I have made my own contribution to this series in an article in which I describe freeports as having all the characteristics of tax havens. My argument is multifaceted, but does in the first instance address the economic fallacies that underpin the argument for freeports, saying:

The narratives that the proponents of [freeports] use is always alluring. They are, however, always based upon the idea that freedom from regulation and taxation is the foundation for prosperity. This is total nonsense.

It is not chance that the most taxed and regulated countries in the world are all also the most prosperous, but that is always the case, most especially if we take the more obvious tax havens like Luxembourg, Ireland, the Netherlands, and the Cayman Islands out of consideration.

It is also very obviously true, on the basis of even the most superficial observation, that those countries with low levels of taxation and regulation are almost always associated with high levels of crime, low levels of income for the population as a whole, unstable government, and corruption.

Regulation and the taxation that supports it are necessary. Without them, world trade competes without rules, and mayhem results.

A sporting analogy helps here. As we all know, every sport is dependent upon rules and regulations. Sporting competition only exists because there are umpires, referees, and others to monitor compliance with those rules.

Markets are the same. They, too, require regulation, but the whole logic of freeports is to pretend otherwise. They try to create artificial advantages for one team over all others as if your favourite team could always play with 12 people on the pitch when opponents were restricted to 11. Rigging the rules does not help competition.

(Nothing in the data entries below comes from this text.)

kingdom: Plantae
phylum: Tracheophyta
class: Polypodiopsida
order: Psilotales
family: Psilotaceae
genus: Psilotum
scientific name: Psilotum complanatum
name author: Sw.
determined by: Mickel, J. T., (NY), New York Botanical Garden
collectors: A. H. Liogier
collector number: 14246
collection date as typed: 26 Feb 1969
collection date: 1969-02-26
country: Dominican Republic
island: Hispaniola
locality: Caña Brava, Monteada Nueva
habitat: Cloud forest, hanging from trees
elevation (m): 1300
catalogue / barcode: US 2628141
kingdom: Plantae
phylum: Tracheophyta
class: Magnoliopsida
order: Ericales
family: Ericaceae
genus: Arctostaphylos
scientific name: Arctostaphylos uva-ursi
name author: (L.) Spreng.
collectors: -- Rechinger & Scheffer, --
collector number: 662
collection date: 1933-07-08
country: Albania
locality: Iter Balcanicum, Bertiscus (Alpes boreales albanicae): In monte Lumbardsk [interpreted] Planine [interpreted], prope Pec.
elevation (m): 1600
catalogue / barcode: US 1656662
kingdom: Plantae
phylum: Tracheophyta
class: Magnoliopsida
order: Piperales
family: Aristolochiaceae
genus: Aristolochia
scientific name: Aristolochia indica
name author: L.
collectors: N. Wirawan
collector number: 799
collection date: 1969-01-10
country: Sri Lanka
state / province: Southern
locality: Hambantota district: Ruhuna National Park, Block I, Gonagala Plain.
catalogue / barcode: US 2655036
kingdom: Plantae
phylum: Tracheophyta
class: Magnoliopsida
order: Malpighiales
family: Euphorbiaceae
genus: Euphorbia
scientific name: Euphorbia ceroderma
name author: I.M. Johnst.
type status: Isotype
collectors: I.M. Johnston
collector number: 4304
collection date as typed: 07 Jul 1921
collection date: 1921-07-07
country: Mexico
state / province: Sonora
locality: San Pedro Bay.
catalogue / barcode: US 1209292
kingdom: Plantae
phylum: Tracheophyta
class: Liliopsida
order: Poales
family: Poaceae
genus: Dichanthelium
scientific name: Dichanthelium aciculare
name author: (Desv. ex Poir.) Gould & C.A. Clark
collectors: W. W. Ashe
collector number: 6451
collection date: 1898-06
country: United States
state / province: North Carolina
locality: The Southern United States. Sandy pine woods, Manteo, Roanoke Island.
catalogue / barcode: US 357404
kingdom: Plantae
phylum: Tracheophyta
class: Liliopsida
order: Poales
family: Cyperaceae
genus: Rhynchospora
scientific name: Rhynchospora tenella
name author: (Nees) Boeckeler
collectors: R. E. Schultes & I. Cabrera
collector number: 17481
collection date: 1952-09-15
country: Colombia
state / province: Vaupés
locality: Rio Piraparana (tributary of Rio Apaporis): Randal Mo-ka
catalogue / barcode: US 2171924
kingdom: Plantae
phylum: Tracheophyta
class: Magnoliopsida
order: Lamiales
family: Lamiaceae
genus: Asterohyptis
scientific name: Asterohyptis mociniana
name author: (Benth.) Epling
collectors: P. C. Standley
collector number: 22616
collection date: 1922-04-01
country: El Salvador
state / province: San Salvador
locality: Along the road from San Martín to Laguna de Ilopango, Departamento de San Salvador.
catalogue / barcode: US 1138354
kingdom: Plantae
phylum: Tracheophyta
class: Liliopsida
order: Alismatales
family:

It destroys it.

One of the commonalities that I have always found present amongst those who have advanced tax haven activity is that, without exception, they say they want to promote free market activity whilst at the same time seeking to the undermine compliance with all the conditions that must apply if free market activity is to be beneficial to society as a whole, based upon the theories to which they say they subscribe.

The whole basis of a genuine belief in the virtue of markets is dependent upon those markets not being rigged, and upon the rules that they impose being complied with. Even in his more extreme moments, Milton Friedman always made this point.

The modern proponents of freeports and tax havens, and all other forms of regulatory abuse, have no interest in following Friedman's suggestion. That is because they are not in the slightest way entrepreneurial, and have little or no understanding of what it really means to be free market operators. They are instead only interested in ways in which they can manipulate regulations to extract profits from markets at cost to society at large. That is the single reason for the existence of freeports and precisely why all governments should reject their existence since they represent a threat to their populations as a whole.